C’est là que tu ouvres les yeux et que tu te dis : « on me dégaine la même connerie qu’en France, allez nique je vais aller à Bali cet été ». De leur côté leurs yeux sont également ouverts car eux-mêmes ont une réponse à la question WTF « la France ».
Le bled un nouvel eldorado des repats
Tu as bien compris qu’en France t’es pas français et au bled t’es pas du bled. Mais tu as également compris que l’argent est la langue commune qui fait oublier à tout le monde qui tu es et d’où tu viens et tes diplômes provenant d’un pays développé instaurent une forme de respect. Oui, l’intérêt du bled quand t’es adulte est d’investir ou de faire appel à tes compétences pour y travailler.

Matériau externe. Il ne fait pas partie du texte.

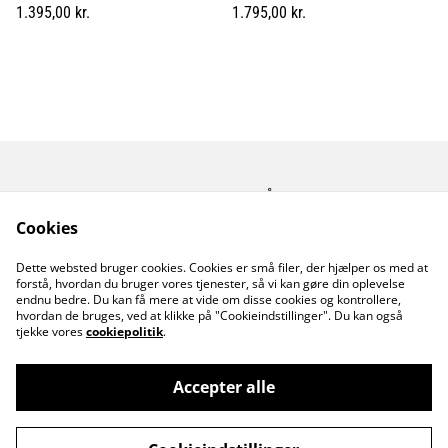
1.395,00 kr.
1.795,00 kr.
Kontakt os
Åbningstider
Betingelser
Fortrolighedspolitik
Cookies
Fragt betingelser
Dette websted bruger cookies. Cookies er små filer, der hjælper os med at
Cookiepolitik
forstå, hvordan du bruger vores tjenester, så vi kan gøre din oplevelse
endnu bedre. Du kan få mere at vide om disse cookies og kontrollere,
hvordan de bruges, ved at klikke på "Cookieindstillinger". Du kan også
tjekke vores
cookiepolitik
.
Accepter alle
©
2026
MusicDude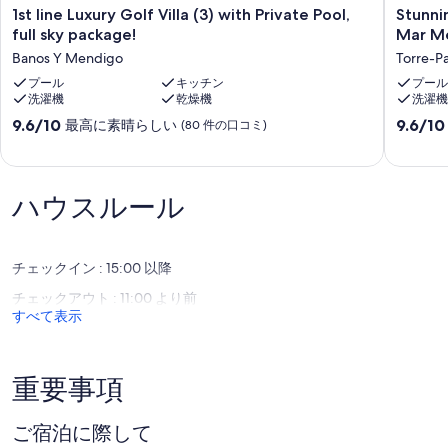
1st
Stunnin
1st line Luxury Golf Villa (3) with Private Pool,
Stunni
line
2
full sky package!
Mar Me
Luxury
bed
Banos Y Mendigo
Torre-P
Golf
Villa
Villa
プール
キッチン
&
プール
洗濯機
乾燥機
洗濯機
(3)
HEATED
with
Pool
10
10
9.6/10
9.6/10
最高に素晴らしい
(80 件の口コミ)
Private
on
段
段
Pool,
the
階
階
full
5*
中
中
sky
Mar
9.6、
9.6、
ハウスルール
package!
Menor
最
最
Banos
Golf
高
高
Y
Resort
に
に
Mendigo
-
素
素
チェックイン : 15:00 以降
Quiet
晴
晴
チェックアウト : 11:00 より前
street
ら
ら
すべて表示
Torre-
し
し
Pacheco
い、
い、
(80
(22
件
件
重要事項
の
の
口
口
コ
コ
ご宿泊に際して
ミ)
ミ)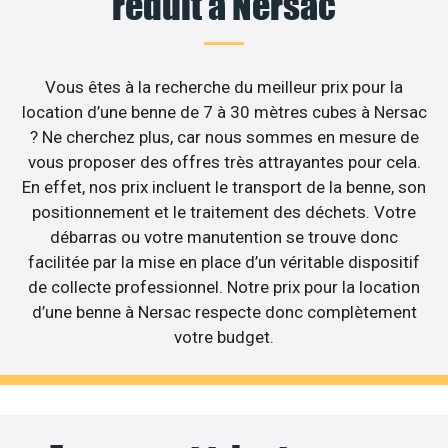
réduit à Nersac
Vous êtes à la recherche du meilleur prix pour la
location d’une benne de 7 à 30 mètres cubes à Nersac
? Ne cherchez plus, car nous sommes en mesure de
vous proposer des offres très attrayantes pour cela.
En effet, nos prix incluent le transport de la benne, son
positionnement et le traitement des déchets. Votre
débarras ou votre manutention se trouve donc
facilitée par la mise en place d’un véritable dispositif
de collecte professionnel. Notre prix pour la location
d’une benne à Nersac respecte donc complètement
votre budget.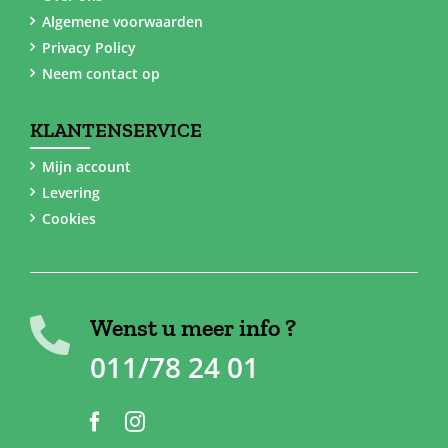
Algemene voorwaarden
Privacy Policy
Neem contact op
KLANTENSERVICE
Mijn account
Levering
Cookies
Wenst u meer info ?
011/78 24 01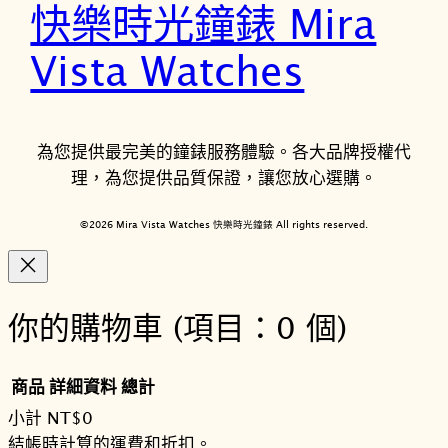
快樂時光鐘錶 Mira
Vista Watches
為您提供最完美的鐘錶服務體驗。各大品牌授權代
理，為您提供品質保證，讓您放心選購。
©2026 Mira Vista Watches 快樂時光鐘錶 All rights reserved.
你的購物車
(項目：0 個)
商品
詳細資料
總計
小計
NT$0
購
結帳時計算的運費和折扣。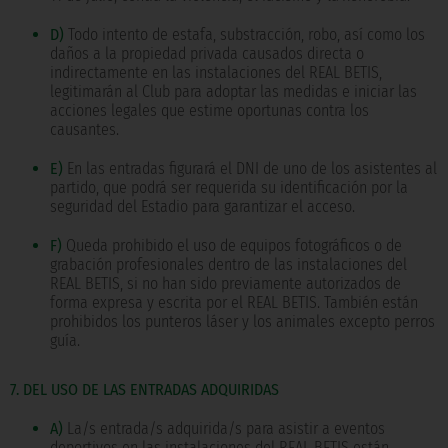
D)
Todo intento de estafa, substracción, robo, así como los
daños a la propiedad privada causados directa o
indirectamente en las instalaciones del REAL BETIS,
legitimarán al Club para adoptar las medidas e iniciar las
acciones legales que estime oportunas contra los
causantes.
E)
En las entradas figurará el DNI de uno de los asistentes al
partido, que podrá ser requerida su identificación por la
seguridad del Estadio para garantizar el acceso.
F)
Queda prohibido el uso de equipos fotográficos o de
grabación profesionales dentro de las instalaciones del
REAL BETIS, si no han sido previamente autorizados de
forma expresa y escrita por el REAL BETIS. También están
prohibidos los punteros láser y los animales excepto perros
guía.
7. DEL USO DE LAS ENTRADAS ADQUIRIDAS
A)
La/s entrada/s adquirida/s para asistir a eventos
deportivos en las instalaciones del REAL BETIS están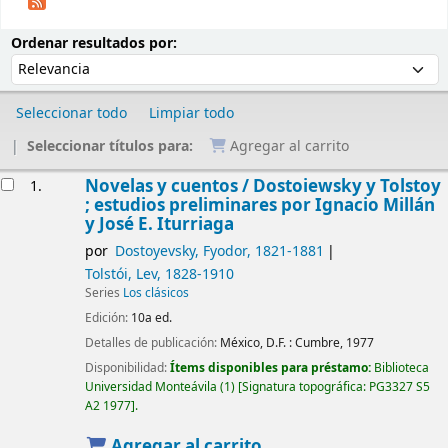
Ordenar
Ordenar por:
Ordenar resultados por:
Seleccionar todo
Limpiar todo
Seleccionar títulos para:
Agregar al carrito
Resultados
Novelas y cuentos /
Dostoiewsky y Tolstoy
1.
; estudios preliminares por Ignacio Millán
y José E. Iturriaga
por
Dostoyevsky, Fyodor
, 1821-1881
Tolstói, Lev
, 1828-1910
Series
Los clásicos
Edición:
10a ed.
Detalles de publicación:
México, D.F. :
Cumbre,
1977
Disponibilidad:
Ítems disponibles para préstamo:
Biblioteca
Universidad Monteávila
(1)
Signatura topográfica:
PG3327 S5
A2 1977
.
Agregar al carrito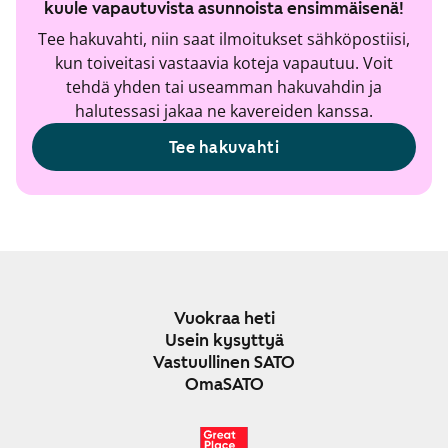
kuule vapautuvista asunnoista ensimmäisenä!
Tee hakuvahti, niin saat ilmoitukset sähköpostiisi,
kun toiveitasi vastaavia koteja vapautuu. Voit
tehdä yhden tai useamman hakuvahdin ja
halutessasi jakaa ne kavereiden kanssa.
Tee hakuvahti
Vuokraa heti
Usein kysyttyä
Vastuullinen SATO
OmaSATO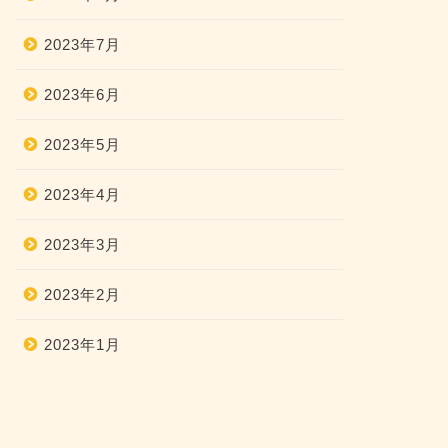
2023年7月
2023年6月
2023年5月
2023年4月
2023年3月
2023年2月
2023年1月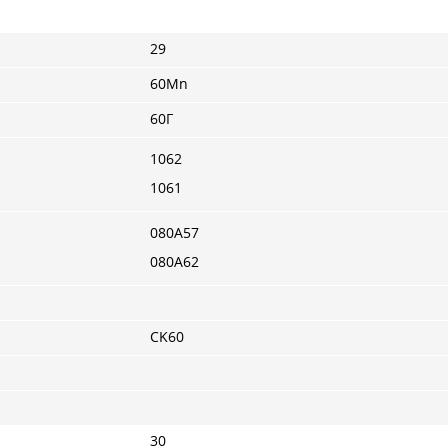
29
60Mn
60Г
1062
1061
080A57
080A62
CK60
30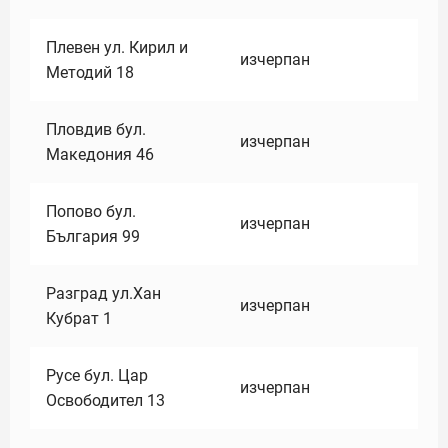
Плевен ул. Кирил и
изчерпан
Методий 18
Пловдив бул.
изчерпан
Македония 46
Попово бул.
изчерпан
България 99
Разград ул.Хан
изчерпан
Кубрат 1
Русе бул. Цар
изчерпан
Освободител 13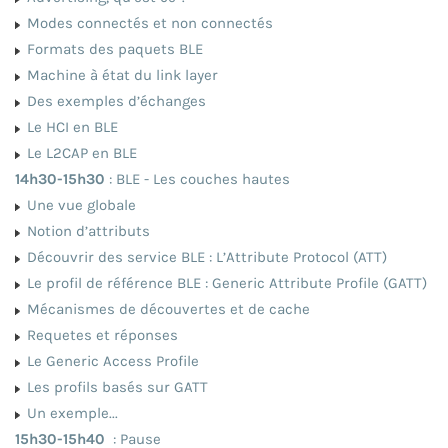
Modes connectés et non connectés
Formats des paquets BLE
Machine à état du link layer
Des exemples d’échanges
Le HCI en BLE
Le L2CAP en BLE
14h30-15h30
: BLE - Les couches hautes
Une vue globale
Notion d’attributs
Découvrir des service BLE : L’Attribute Protocol (ATT)
Le profil de référence BLE : Generic Attribute Profile (GATT)
Mécanismes de découvertes et de cache
Requetes et réponses
Le Generic Access Profile
Les profils basés sur GATT
Un exemple...
15h30-15h40
: Pause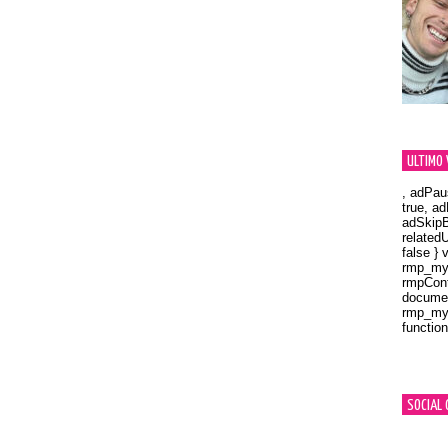
ULTIMO 
, adPau
true, a
adSkipB
related
false } 
rmp_myV
rmpCont
documen
rmp_myV
function
Orland
SOCIAL 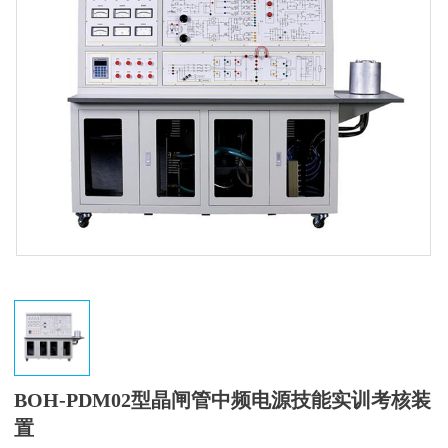
BOH-PDM02型晶闸管中频电源技能实训考核装
置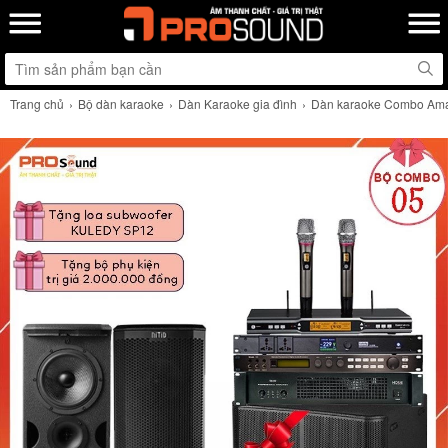
Trang chủ
Bộ dàn karaoke
Dàn Karaoke gia đình
Dàn karaoke Combo Am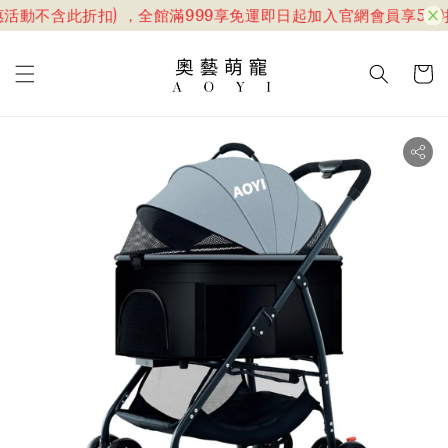
活動不含此折扣) ，全館滿999享免運
即日起加入官網會員享599折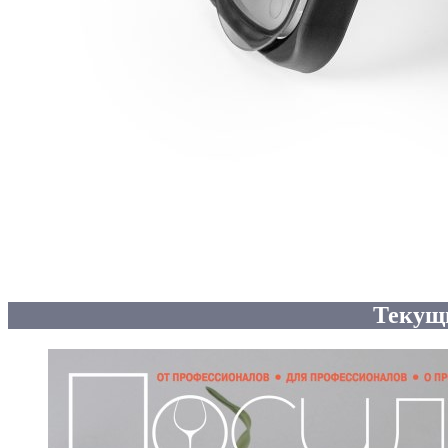
Текущ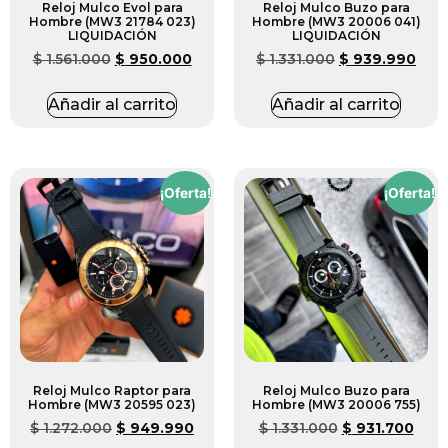
Reloj Mulco Evol para
Reloj Mulco Buzo para
Hombre (MW3 21784 023)
Hombre (MW3 20006 041)
LIQUIDACIÓN
LIQUIDACIÓN
$
1.561.000
$
950.000
$
1.331.000
$
939.990
Añadir al carrito
Añadir al carrito
¡Oferta!
¡Oferta!
Reloj Mulco Raptor para
Reloj Mulco Buzo para
Hombre (MW3 20595 023)
Hombre (MW3 20006 755)
$
1.272.000
$
949.990
$
1.331.000
$
931.700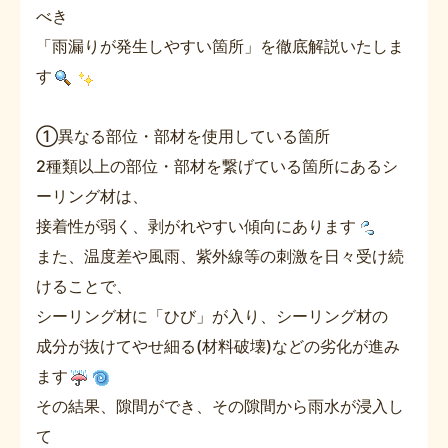
べき
「雨漏りが発生しやすい箇所」を徹底解説いたしま
す
①異なる部位・部材を使用している箇所
2種類以上の部位・部材を繋げている箇所にあるシ
ーリング材は、
接着性が弱く、剥がれやすい傾向にあります
また、温度差や風雨、紫外線等の刺激を日々受け続
けることで、
シーリング材に「ひび」が入り、シーリング材の
成分が抜けてやせ細る(材料破壊)などの劣化が進み
ます
その結果、隙間ができ、その隙間から雨水が浸入し
て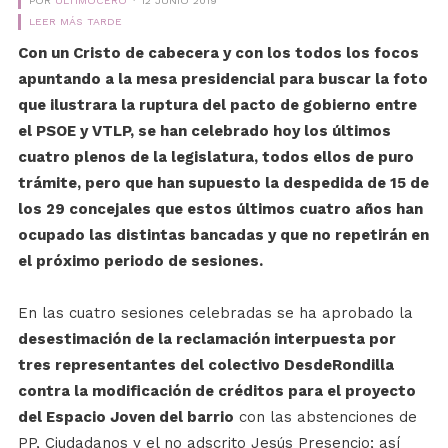
POR
ÚLTIMOCERO
12 JUNIO 2019
LEER MÁS TARDE
Con un Cristo de cabecera y con los todos los focos
apuntando a la mesa presidencial para buscar la foto
que ilustrara la ruptura del pacto de gobierno entre
el PSOE y VTLP, se han celebrado hoy los últimos
cuatro plenos de la legislatura, todos ellos de puro
trámite, pero que han supuesto la despedida de 15 de
los 29 concejales que estos últimos cuatro años han
ocupado las distintas bancadas y que no repetirán en
el próximo periodo de sesiones.
En las cuatro sesiones celebradas se ha aprobado la
desestimación de la reclamación interpuesta por
tres representantes del colectivo DesdeRondilla
contra la modificación de créditos para el proyecto
del Espacio Joven del barrio
con las abstenciones de
PP, Ciudadanos y el no adscrito Jesús Presencio; así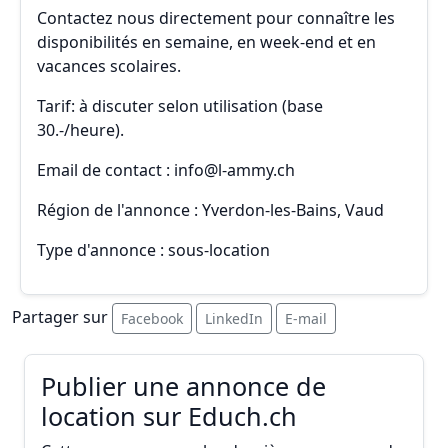
Contactez nous directement pour connaître les
disponibilités en semaine, en week-end et en
vacances scolaires.
Tarif: à discuter selon utilisation (base
30.-/heure).
Email de contact : info@l-ammy.ch
Région de l'annonce : Yverdon-les-Bains, Vaud
Type d'annonce : sous-location
Partager sur
Facebook
LinkedIn
E-mail
Publier une annonce de
location sur Educh.ch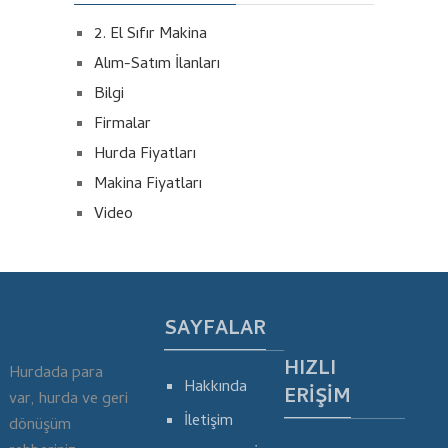
2. El Sıfır Makina
Alım-Satım İlanları
Bilgi
Firmalar
Hurda Fiyatları
Makina Fiyatları
Video
SAYFALAR
HIZLI
Hurdada para
Hakkında
ERIŞIM
var, hurda ve geri
İletişim
dönüşüm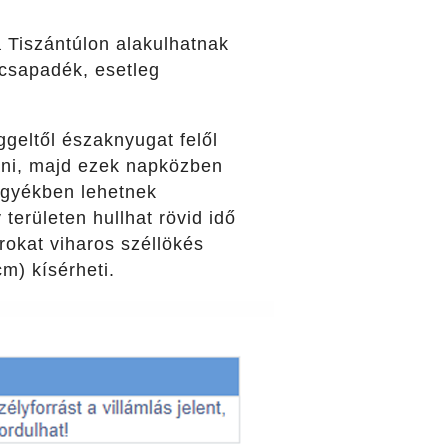
a Tiszántúlon alakulhatnak
 csapadék, esetleg
eggeltől északnyugat felől
ani, majd ezek napközben
egyékben lehetnek
területen hullhat rövid idő
rokat viharos széllökés
m) kísérheti.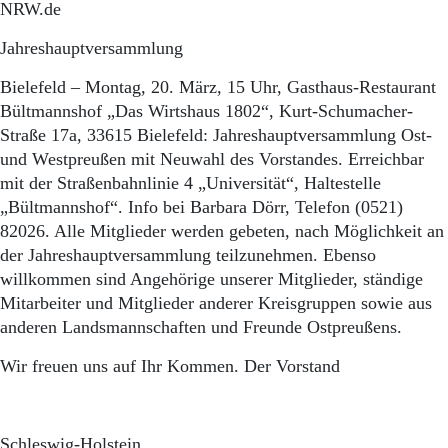
NRW.de
Jahreshauptversammlung
Bielefeld – Montag, 20. März, 15 Uhr, Gasthaus-Restaurant
Bültmannshof „Das Wirtshaus 1802“, Kurt-Schumacher-
Straße 17a, 33615 Bielefeld: Jahreshauptversammlung Ost-
und Westpreußen mit Neuwahl des Vorstandes. Erreichbar
mit der Straßenbahnlinie 4 „Universität“, Haltestelle
„Bültmannshof“. Info bei Barbara Dörr, Telefon (0521)
82026. Alle Mitglieder werden gebeten, nach Möglichkeit an
der Jahreshauptversammlung teilzunehmen. Ebenso
willkommen sind Angehörige unserer Mitglieder, ständige
Mitarbeiter und Mitglieder anderer Kreisgruppen sowie aus
anderen Landsmannschaften und Freunde Ostpreußens.
Wir freuen uns auf Ihr Kommen. Der Vorstand
Schleswig-Holstein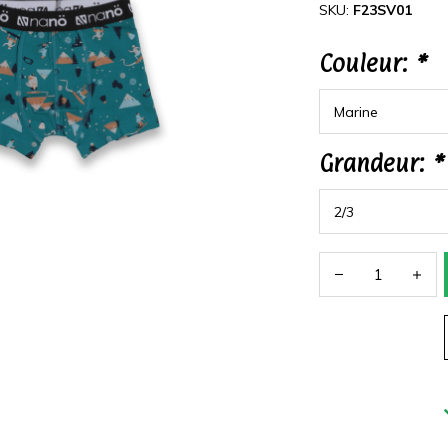
SKU:
F23SV01
Couleur:
*
Grandeur:
*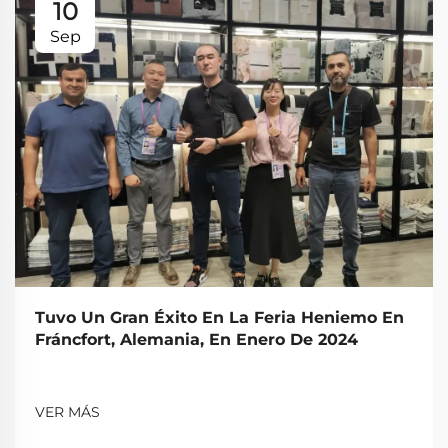
10
Sep
Tuvo Un Gran Éxito En La Feria Heniemo En
Fráncfort, Alemania, En Enero De 2024
VER MÁS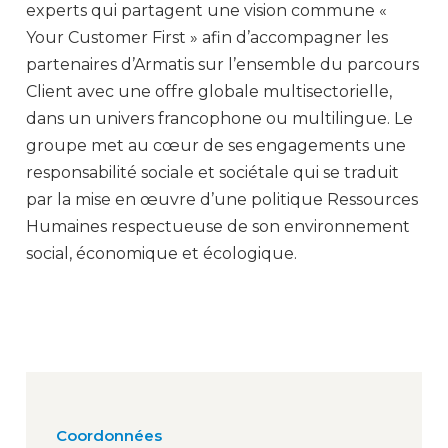
experts qui partagent une vision commune «
Your Customer First » afin d’accompagner les
partenaires d’Armatis sur l’ensemble du parcours
Client avec une offre globale multisectorielle,
dans un univers francophone ou multilingue. Le
groupe met au cœur de ses engagements une
responsabilité sociale et sociétale qui se traduit
par la mise en œuvre d’une politique Ressources
Humaines respectueuse de son environnement
social, économique et écologique.
Coordonnées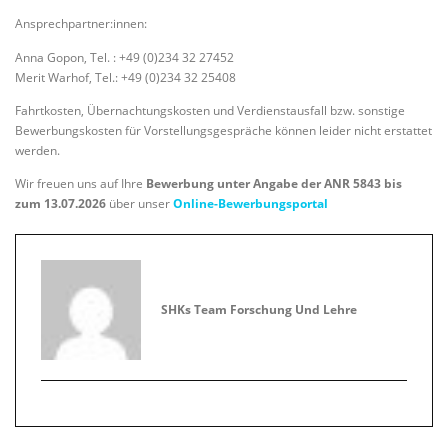
Ansprechpartner:innen:
Anna Gopon, Tel. : +49 (0)234 32 27452
Merit Warhof, Tel.: +49 (0)234 32 25408
Fahrtkosten, Übernachtungskosten und Verdienstausfall bzw. sonstige
Bewerbungskosten für Vorstellungsgespräche können leider nicht erstattet
werden.
Wir freuen uns auf Ihre
Bewerbung unter Angabe der ANR 5843 bis
zum 13.07.2026
über unser
Online-Bewerbungsportal
SHKs Team Forschung Und Lehre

Car ton bled, entre le moment où les gens se baladaient à dos d’âne et aujourd’hui, il a évolué. Les pays de nos parents jouissent aujourd’hui d’une forte croissance qui fait pâlir la France. Aujourd’hui le yaourt est de la marque Danone, il y a la 4G et la fibre optique dans les villages ! Le bled fait de la brasse dans le bassin d’un monde globalisé. Tout le monde a compris qu’il y avait du biff à se faire là-bas en dehors du tourisme et tous les gens du bled ont compris que nous étions une manne financière importante. En Tunisie ils représentent 5 % du PIB, au Maroc 6,7 % et en Algérie 1,2 %.
Des projets de plus en plus importants font appel à des entreprises européennes qui, historiquement, disposent d’un savoir-faire incontesté et c’est là que notre double culture est une force. On a grandi en France, étudié en France et on connaît le bled. C’est un putain de vivier inestimable pour des entreprises qui mettent les pieds dans un pays qui était, jusque-là, inexistant dans leur portefeuille. Comme je l’ai dit précédemment, le bled se développe et il y a tout à faire !
Certains sont motivés par l’argent pour y aller, d’autres par l’amour de leur pays d’origine. Nous avons tous le rêve de voir un jour notre pays d’origine devenir un pays développé au même titre que la France. Nombreuses sont les initiatives des citoyens ayant la double nationalité en destination de leurs pays d’origine ; cela a commencé par des actions associatives et évolue aujourd’hui vers des Thinkthanks qui leur apportent une véritable plus-value. Ce sont des ambassadeurs ou plutôt des « citoyens de liaison » à la fois pour le pays où ils ont grandi et leur pays d’origine.
« – Tu préfères la France ou le bled ? – Je préfère la France pour les opportunités qu’elle nous a offertes et je préfère le bled pour les opportunités qu’il nous offrira ». Nous sommes la chaise sur laquelle s’assoient nos deux pays.